On her first day of work, Adau realised she had made a big mistake.
“We got our uniforms, not even knowing exactly what we were going to do. From the first day of work we were taken to the drones factory. We stepped in and we saw drones everywhere and people working. Then they took us to our different workstations.”
Twenty-three-years-old and originally from South Sudan, Adau says last year she was lured to the Alabuga Special Economic Zone in the Republic of Tatarstan in Russia, on the promise of a full-time job.
She had applied to the Alabuga Start programme, a recruitment scheme targeting 18-to-22-year-old women, mostly from Africa but also increasingly from Latin America and South-East Asia. It promises participants professional training in areas including logistics, catering and hospitality.
But the programme has been accused of using deception in its recruitment practices, and of making its young recruits work in dangerous conditions for less pay than advertised. It denies all these allegations but did not deny that some employees were helping to build drones.
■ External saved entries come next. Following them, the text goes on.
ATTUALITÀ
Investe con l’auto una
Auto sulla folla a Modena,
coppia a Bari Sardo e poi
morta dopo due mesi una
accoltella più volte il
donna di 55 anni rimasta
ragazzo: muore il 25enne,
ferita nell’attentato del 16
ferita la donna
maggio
The Alabuga Start programme (AS) recently made global headlines when South African influencers advertising the programme were accused of promoting human trafficking. The BBC reached out to the implicated influencers and the promoter responsible for connecting them to the programme but none responded to our requests.
By some estimates more than 1,000 women have been recruited from across Africa to work in Alabuga’s weapons factories. In August the South African government launched an investigation and warned its citizens not to sign up.
Adau has asked the BBC not to use her surname or picture as she does not want to be associated with the programme. She says she first heard about it in 2023.